AIM OF THE TASK:
Before returning the data, strip out the pictures and keep everything else exactly the same.

DATASET EXCERPTS:
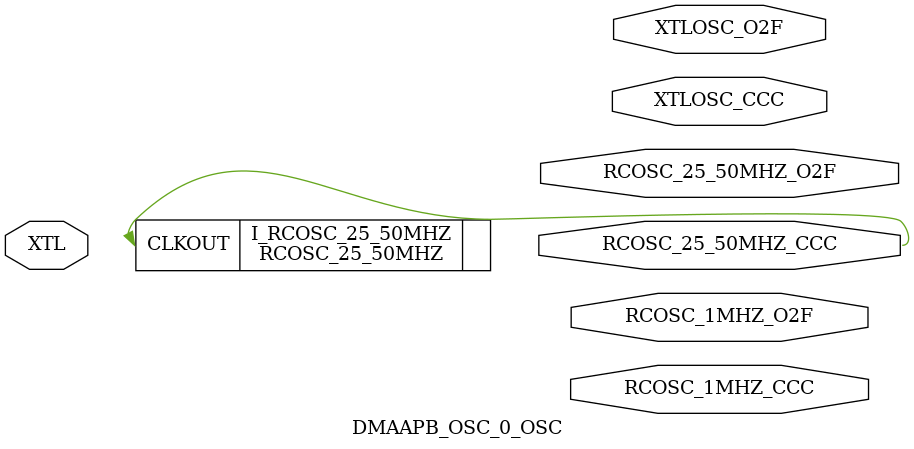
<source format=v>
`timescale 1 ns/100 ps


module DMAAPB_OSC_0_OSC(
       XTL,
       RCOSC_25_50MHZ_CCC,
       RCOSC_25_50MHZ_O2F,
       RCOSC_1MHZ_CCC,
       RCOSC_1MHZ_O2F,
       XTLOSC_CCC,
       XTLOSC_O2F
    );
input  XTL;
output RCOSC_25_50MHZ_CCC;
output RCOSC_25_50MHZ_O2F;
output RCOSC_1MHZ_CCC;
output RCOSC_1MHZ_O2F;
output XTLOSC_CCC;
output XTLOSC_O2F;

    
    RCOSC_25_50MHZ #( .FREQUENCY(50.0) )  I_RCOSC_25_50MHZ (.CLKOUT(
        RCOSC_25_50MHZ_CCC));
    
endmodule

</source>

WRITTEN ANSWER:
<source format=v>
`timescale 1 ns/100 ps


module DMAAPB_OSC_0_OSC(
       XTL,
       RCOSC_25_50MHZ_CCC,
       RCOSC_25_50MHZ_O2F,
       RCOSC_1MHZ_CCC,
       RCOSC_1MHZ_O2F,
       XTLOSC_CCC,
       XTLOSC_O2F
    );
input  XTL;
output RCOSC_25_50MHZ_CCC;
output RCOSC_25_50MHZ_O2F;
output RCOSC_1MHZ_CCC;
output RCOSC_1MHZ_O2F;
output XTLOSC_CCC;
output XTLOSC_O2F;

    
    RCOSC_25_50MHZ #( .FREQUENCY(50.0) )  I_RCOSC_25_50MHZ (.CLKOUT(
        RCOSC_25_50MHZ_CCC));
    
endmodule

</source>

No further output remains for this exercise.